§ Work item
Give the data again exactly, without its images.

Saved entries
========================================
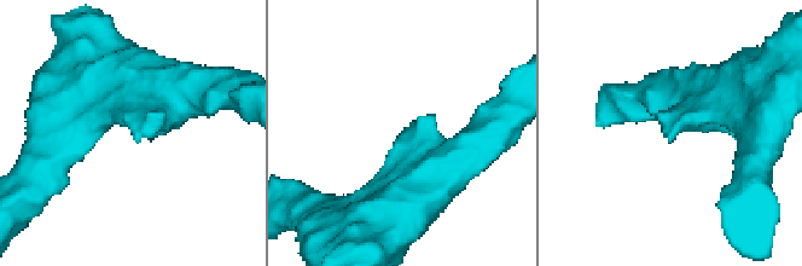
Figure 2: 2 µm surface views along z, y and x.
{"act": "inspect", "view": "em", "slice": "planes", "show": "plain", "pic": 2, "at": [137, 139]}

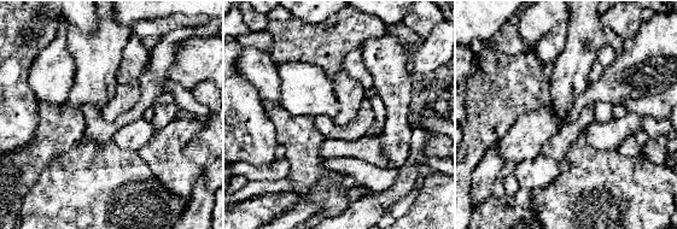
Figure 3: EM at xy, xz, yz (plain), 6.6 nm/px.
{"act": "inspect", "view": "em", "slice": "planes", "show": "letters", "at": "same"}

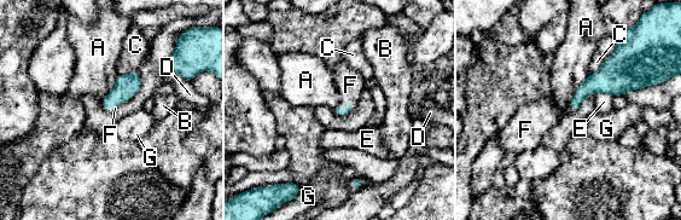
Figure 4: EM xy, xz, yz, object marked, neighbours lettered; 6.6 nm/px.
{"act": "join", "pieces": ["F"], "longest_contact_nm": ["A", 220], "each": {"A": "other", "B": "other", "C": "other", "D": "other", "E": "other", "F": "same", "G": "other"}, "passes_along": {"pic": 4, "px": [[338, 110], [348, 104], [350, 85]]}, "found": "it goes on there"}

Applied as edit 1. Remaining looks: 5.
{"act": "inspect", "view": "overview", "why": "see it whole again"}

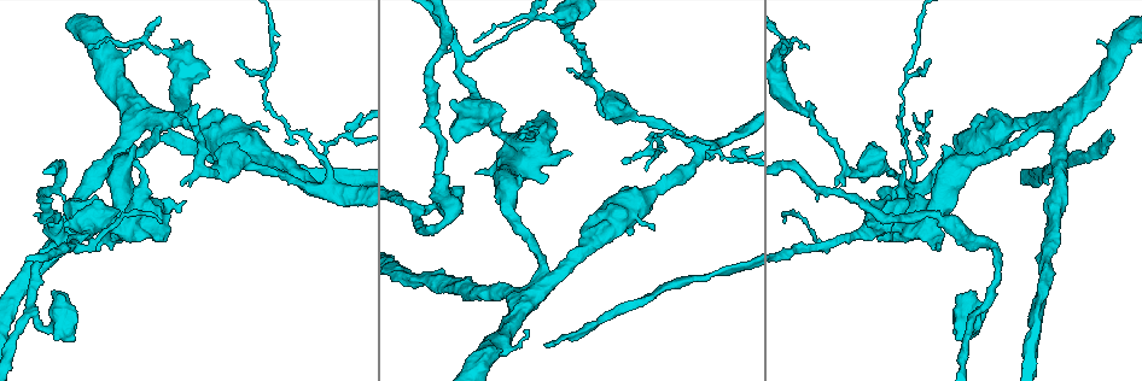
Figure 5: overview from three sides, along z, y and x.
{"act": "inspect", "view": "3d", "um": 2, "pic": 5, "at": [982, 242], "why": "abrupt turn"}

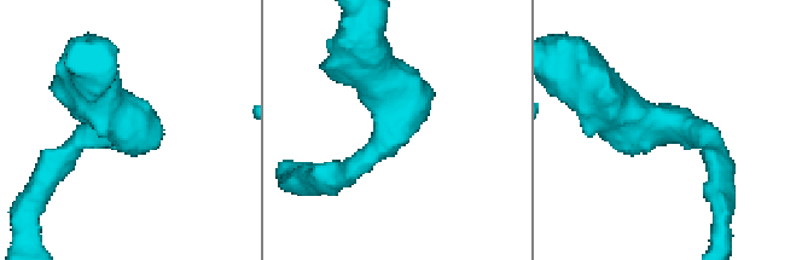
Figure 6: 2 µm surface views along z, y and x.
{"act": "inspect", "view": "em", "slice": "planes", "show": "plain", "pic": 6, "at": [668, 121], "arm_widths_nm": [190, 380]}

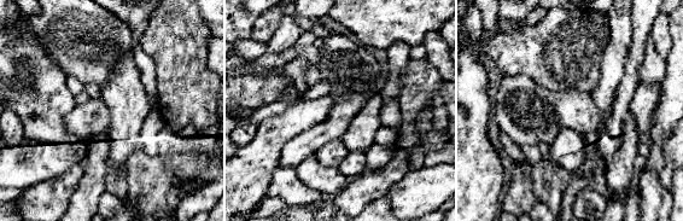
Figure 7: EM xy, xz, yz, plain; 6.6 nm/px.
{"act": "inspect", "view": "em", "slice": "planes", "show": "letters", "at": "same", "why": "what lies round it"}

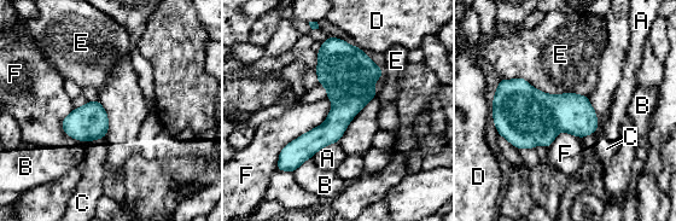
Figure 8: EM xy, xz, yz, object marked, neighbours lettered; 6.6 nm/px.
{"act": "accept", "each": {"A": "other", "B": "other", "C": "other", "D": "other", "E": "other", "F": "other"}, "border": {"pic": 8, "px": [[328, 98], [277, 168]]}, "found": "one cell here"}

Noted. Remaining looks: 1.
{"act": "stop", "edits": [["join", 4]], "rest": "unchecked"}

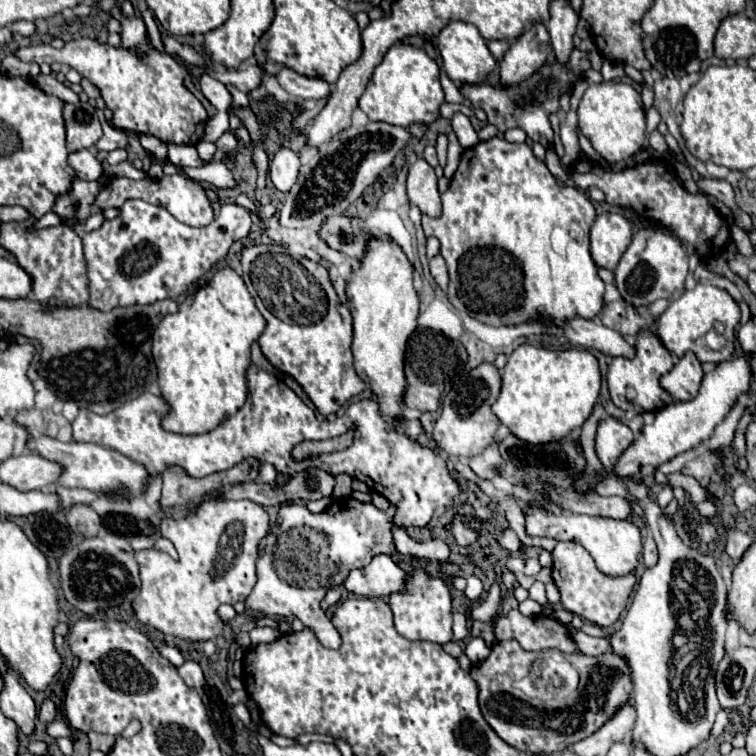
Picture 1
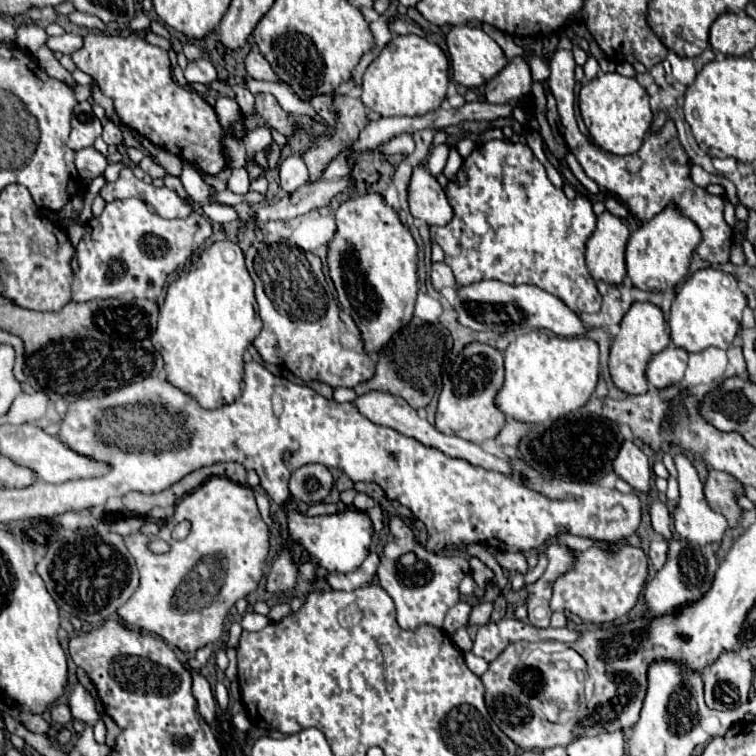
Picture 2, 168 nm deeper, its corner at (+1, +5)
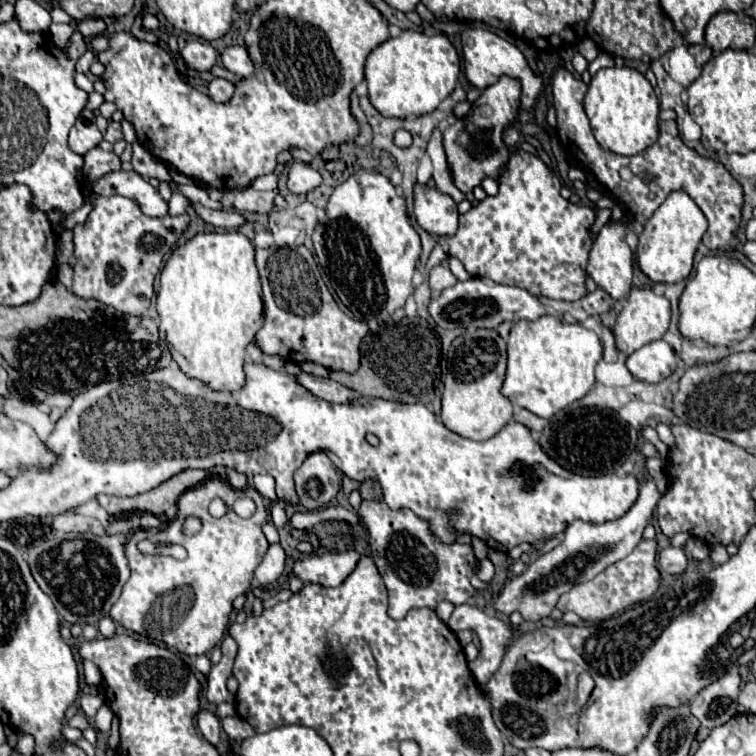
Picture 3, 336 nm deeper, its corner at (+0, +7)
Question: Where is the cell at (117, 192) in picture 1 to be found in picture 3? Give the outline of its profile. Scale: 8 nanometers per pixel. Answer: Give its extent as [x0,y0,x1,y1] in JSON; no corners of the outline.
[94,169,168,217]

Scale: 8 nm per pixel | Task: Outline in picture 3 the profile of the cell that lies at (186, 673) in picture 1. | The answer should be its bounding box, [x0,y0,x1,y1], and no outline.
[198,709,220,745]

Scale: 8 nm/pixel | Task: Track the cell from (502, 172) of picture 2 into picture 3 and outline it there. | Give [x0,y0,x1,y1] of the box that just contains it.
[442,151,596,301]

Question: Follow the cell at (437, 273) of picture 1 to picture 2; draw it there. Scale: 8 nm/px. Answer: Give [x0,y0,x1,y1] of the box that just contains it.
[431,263,457,291]

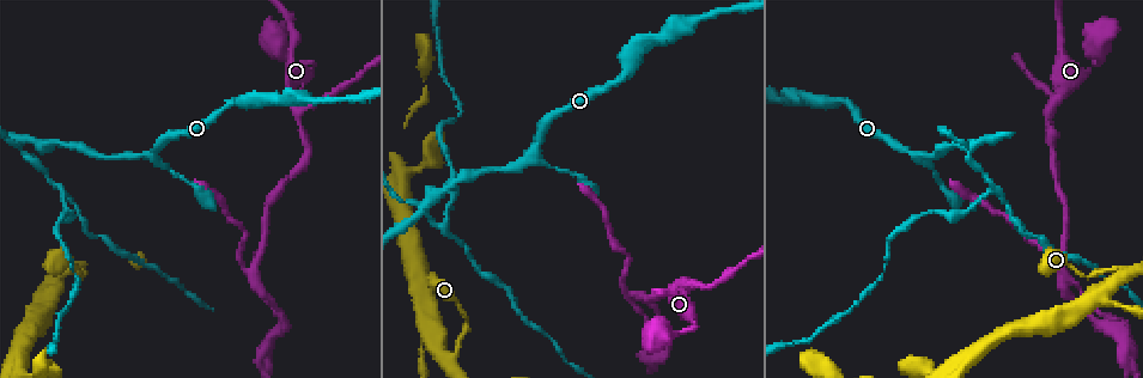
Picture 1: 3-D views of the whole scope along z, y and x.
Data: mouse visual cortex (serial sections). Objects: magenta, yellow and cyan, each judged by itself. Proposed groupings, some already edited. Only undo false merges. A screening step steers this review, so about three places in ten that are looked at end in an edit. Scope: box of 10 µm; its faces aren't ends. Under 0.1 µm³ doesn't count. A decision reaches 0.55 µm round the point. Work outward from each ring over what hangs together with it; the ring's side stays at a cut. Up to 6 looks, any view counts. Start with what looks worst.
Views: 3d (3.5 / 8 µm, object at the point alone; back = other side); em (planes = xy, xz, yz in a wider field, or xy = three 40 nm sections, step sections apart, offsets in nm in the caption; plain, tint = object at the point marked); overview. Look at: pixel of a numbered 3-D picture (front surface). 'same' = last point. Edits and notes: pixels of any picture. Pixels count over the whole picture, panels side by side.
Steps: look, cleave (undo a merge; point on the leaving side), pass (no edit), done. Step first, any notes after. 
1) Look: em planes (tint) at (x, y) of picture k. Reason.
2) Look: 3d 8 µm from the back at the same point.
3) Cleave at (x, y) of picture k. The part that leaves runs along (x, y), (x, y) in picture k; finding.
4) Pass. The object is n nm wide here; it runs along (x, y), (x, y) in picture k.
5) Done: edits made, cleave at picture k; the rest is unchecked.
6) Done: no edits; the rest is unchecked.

Look: 3d 8 µm at (153, 155) of picture 1. A fork.

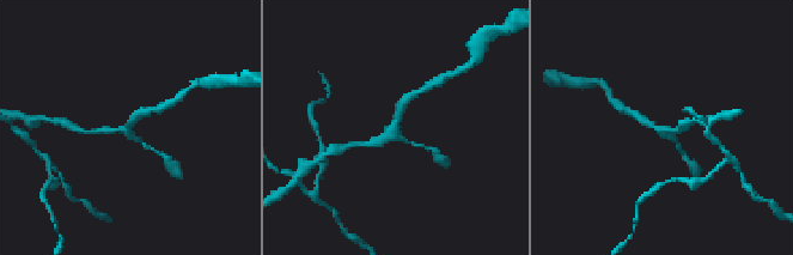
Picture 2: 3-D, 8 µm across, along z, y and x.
Look: 3d 3.5 µm at the same point.

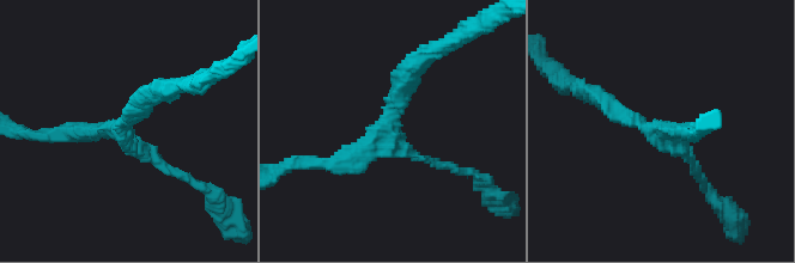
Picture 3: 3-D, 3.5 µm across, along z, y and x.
Pass. It runs along (416, 61), (389, 122), (320, 163) in picture 3; one cell here.

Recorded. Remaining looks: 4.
Look: 3d 3.5 µm at (971, 150) of picture 1. Four-way junction.

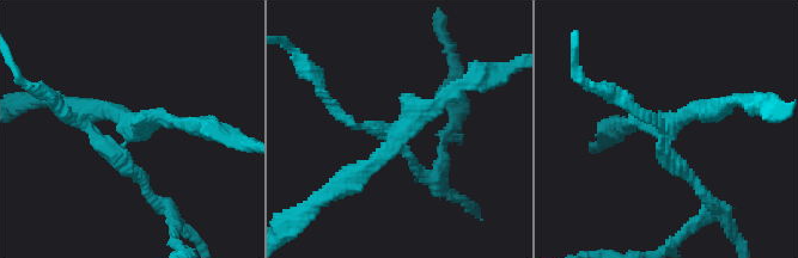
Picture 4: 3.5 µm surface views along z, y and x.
Look: em xy step 3 (tint) at (141, 130) of picture 4. 4 arms meet here; the arms are 150, 200, 200, 200 nm wide.

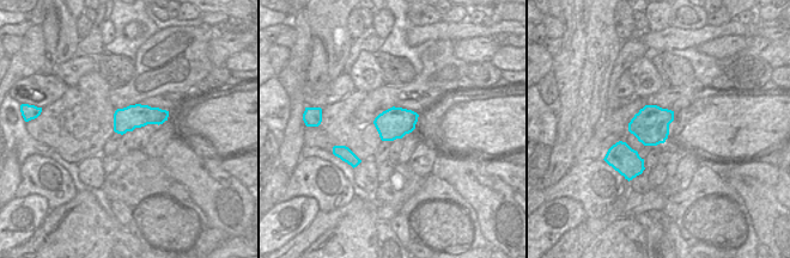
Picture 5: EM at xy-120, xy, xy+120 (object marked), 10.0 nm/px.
Look: em xy step 5 (tint) at the same point. Cut it another way.

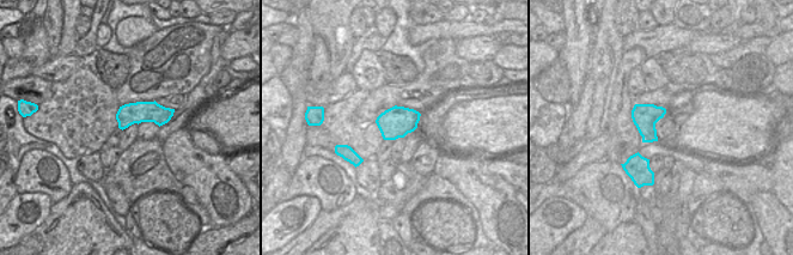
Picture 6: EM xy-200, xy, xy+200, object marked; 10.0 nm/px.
Cleave at (85, 126) of picture 4. A second cell is stuck on.

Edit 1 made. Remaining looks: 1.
Done: edits made, cleave at picture 4; the rest is unchecked.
========================================
§ Solution to this problem
Figure 2: 2 µm surface views along z, y and x.
{"act": "inspect", "view": "em", "slice": "planes", "show": "plain", "pic": 2, "at": [137, 139]}

Figure 3: EM at xy, xz, yz (plain), 6.6 nm/px.
{"act": "inspect", "view": "em", "slice": "planes", "show": "letters", "at": "same"}

Figure 4: EM xy, xz, yz, object marked, neighbours lettered; 6.6 nm/px.
{"act": "join", "pieces": ["F"], "longest_contact_nm": ["A", 220], "each": {"A": "other", "B": "other", "C": "other", "D": "other", "E": "other", "F": "same", "G": "other"}, "passes_along": {"pic": 4, "px": [[338, 110], [348, 104], [350, 85]]}, "found": "it goes on there"}

Applied as edit 1. Remaining looks: 5.
{"act": "inspect", "view": "overview", "why": "see it whole again"}

Figure 5: overview from three sides, along z, y and x.
{"act": "inspect", "view": "3d", "um": 2, "pic": 5, "at": [982, 242], "why": "abrupt turn"}

Figure 6: 2 µm surface views along z, y and x.
{"act": "inspect", "view": "em", "slice": "planes", "show": "plain", "pic": 6, "at": [668, 121], "arm_widths_nm": [190, 380]}

Figure 7: EM xy, xz, yz, plain; 6.6 nm/px.
{"act": "inspect", "view": "em", "slice": "planes", "show": "letters", "at": "same", "why": "what lies round it"}

Figure 8: EM xy, xz, yz, object marked, neighbours lettered; 6.6 nm/px.
{"act": "accept", "each": {"A": "other", "B": "other", "C": "other", "D": "other", "E": "other", "F": "other"}, "border": {"pic": 8, "px": [[328, 98], [277, 168]]}, "found": "one cell here"}

Noted. Remaining looks: 1.
{"act": "stop", "edits": [["join", 4]], "rest": "unchecked"}

Picture 1
Picture 2, 168 nm deeper, its corner at (+1, +5)
Picture 3, 336 nm deeper, its corner at (+0, +7)
Question: Where is the cell at (117, 192) in picture 1 to be found in picture 3? Give the outline of its profile. Scale: 8 nanometers per pixel. Answer: Give its extent as [x0,y0,x1,y1] in JSON; no corners of the outline.
[94,169,168,217]

Scale: 8 nm per pixel | Task: Outline in picture 3 the profile of the cell that lies at (186, 673) in picture 1. | The answer should be its bounding box, [x0,y0,x1,y1], and no outline.
[198,709,220,745]

Scale: 8 nm/pixel | Task: Track the cell from (502, 172) of picture 2 into picture 3 and outline it there. | Give [x0,y0,x1,y1] of the box that just contains it.
[442,151,596,301]

Question: Follow the cell at (437, 273) of picture 1 to picture 2; draw it there. Scale: 8 nm/px. Answer: Give [x0,y0,x1,y1] of the box that just contains it.
[431,263,457,291]

Picture 1: 3-D views of the whole scope along z, y and x.
Data: mouse visual cortex (serial sections). Objects: magenta, yellow and cyan, each judged by itself. Proposed groupings, some already edited. Only undo false merges. A screening step steers this review, so about three places in ten that are looked at end in an edit. Scope: box of 10 µm; its faces aren't ends. Under 0.1 µm³ doesn't count. A decision reaches 0.55 µm round the point. Work outward from each ring over what hangs together with it; the ring's side stays at a cut. Up to 6 looks, any view counts. Start with what looks worst.
Views: 3d (3.5 / 8 µm, object at the point alone; back = other side); em (planes = xy, xz, yz in a wider field, or xy = three 40 nm sections, step sections apart, offsets in nm in the caption; plain, tint = object at the point marked); overview. Look at: pixel of a numbered 3-D picture (front surface). 'same' = last point. Edits and notes: pixels of any picture. Pixels count over the whole picture, panels side by side.
Steps: look, cleave (undo a merge; point on the leaving side), pass (no edit), done. Step first, any notes after. 
1) Look: em planes (tint) at (x, y) of picture k. Reason.
2) Look: 3d 8 µm from the back at the same point.
3) Cleave at (x, y) of picture k. The part that leaves runs along (x, y), (x, y) in picture k; finding.
4) Pass. The object is n nm wide here; it runs along (x, y), (x, y) in picture k.
5) Done: edits made, cleave at picture k; the rest is unchecked.
6) Done: no edits; the rest is unchecked.

Look: 3d 8 µm at (153, 155) of picture 1. A fork.

Picture 2: 3-D, 8 µm across, along z, y and x.
Look: 3d 3.5 µm at the same point.

Picture 3: 3-D, 3.5 µm across, along z, y and x.
Pass. It runs along (416, 61), (389, 122), (320, 163) in picture 3; one cell here.

Recorded. Remaining looks: 4.
Look: 3d 3.5 µm at (971, 150) of picture 1. Four-way junction.

Picture 4: 3.5 µm surface views along z, y and x.
Look: em xy step 3 (tint) at (141, 130) of picture 4. 4 arms meet here; the arms are 150, 200, 200, 200 nm wide.

Picture 5: EM at xy-120, xy, xy+120 (object marked), 10.0 nm/px.
Look: em xy step 5 (tint) at the same point. Cut it another way.

Picture 6: EM xy-200, xy, xy+200, object marked; 10.0 nm/px.
Cleave at (85, 126) of picture 4. A second cell is stuck on.

Edit 1 made. Remaining looks: 1.
Done: edits made, cleave at picture 4; the rest is unchecked.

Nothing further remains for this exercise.